Два миллиарда человек ждут сегодня одного: начала последнего в этом веке чемпионата мира по футболу и его первого матча между сборными Бразилии и Шотландии. Главная интрига этого чемпионата: останутся ли четырехкратные чемпионы мира бразильцы непревзойденными королями футбола XX столетия или их результат повторит сборная Италии или Германии.
Вечером к телевизионным экранам сядут политики и бизнесмены всех стран и всех рангов. Замрет деловая и политическая активность. Бомжи будут пробираться в укромные уголки питейных заведений: показывать чемпионат мира выгодно любому бару вне зависимости от его месторасположения. На площадях французских, итальянских, мексиканских городов народ будет толпиться у огромных проекционных мониторов. В некоторых странах остановится вообще вся жизнь. Не позавидую бразильским гражданам, которым сегодня вечером потребуется медицинская помощь: "скорая" приедет лишь через два часа. Только тогда, когда врачи досмотрят матч Бразилия--Шотландия, и никак не раньше. А в итальянских тюрьмах спешно монтируются комнаты для коллективного просмотра телетрансляций. Не дай Бог не успеть к матчу Италия--Чили: начнется бунт.

==================================================

# ЗАДАНИЕ 1:
Ответьте на вопросы по отрывку:
(а) Между какими сборными пройдет первый матч чемпионата?
(б) Через какое время, согласно отрывку, «скорая» приедет к бразильцам, которым сегодня вечером потребуется медицинская помощь?
(в) Что спешно монтируется в итальянских тюрьмах?
# ЗАДАНИЕ 2:
Пожалуйста, допишите отрывок о чемпионате мира по футболу, продолжив его после последнего предложения.

==================================================

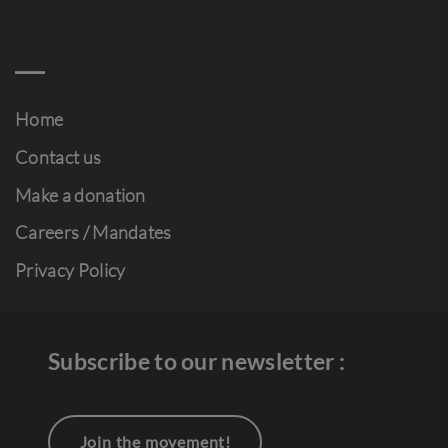
Home
Contact us
Make a donation
Careers / Mandates
Privacy Policy
Subscribe to our newsletter :
Join the movement!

==================================================

# РЕЗУЛЬТАТ 1:
(а) Между сборными Бразилии и Шотландии.
(б) Лишь через два часа.
(в) Комнаты для коллективного просмотра телетрансляций.

# РЕЗУЛЬТАТ 2:
Чемпионат мира — единственное международное событие, восприятие которого идентично в любом уголке Земли. ФИФА — единственная организация, в которую входит больше государств, чем в ООН,— 194. Позавчера, например, новый президент ФИФА Йозеф Блаттер принял в ее ряды государства Теркс и Кайкос. Не за силу этих команд — без них мировой футбол пока обходился, а потому что и на затерянных в Карибском море островах футбол любят так же, как и в Италии с Бразилией.
Почему? Почему именно футбол к концу века стал главным зрелищем для трети человечества? Это при том, что подавляющее большинство оставшихся двух третей либо слишком мало по возрасту, чтобы интересоваться футболом, либо слишком бедно, чтобы обладать телевизором, либо в силу неотложных дел и профессиональных обязанностей с сожалением пропускает телетрансляцию.
Феномен массового психоза, который возникает во время каждого чемпионата мира, до конца не исследован. Наверное, это и невозможно. Слишком много эмоций и подсознательных желаний удовлетворяет футбольный болельщик во время матча, и каждый — свои. Тут и иллюзия сопричастности общему действу (нас два миллиарда), и прощение собственных нереализованных возможностей путем отождествления себя с футбольными героями, и эстетическое наслаждение, и — для любителей интриги — присутствие при рождении детектива, сценарий которого пишется у него на глазах.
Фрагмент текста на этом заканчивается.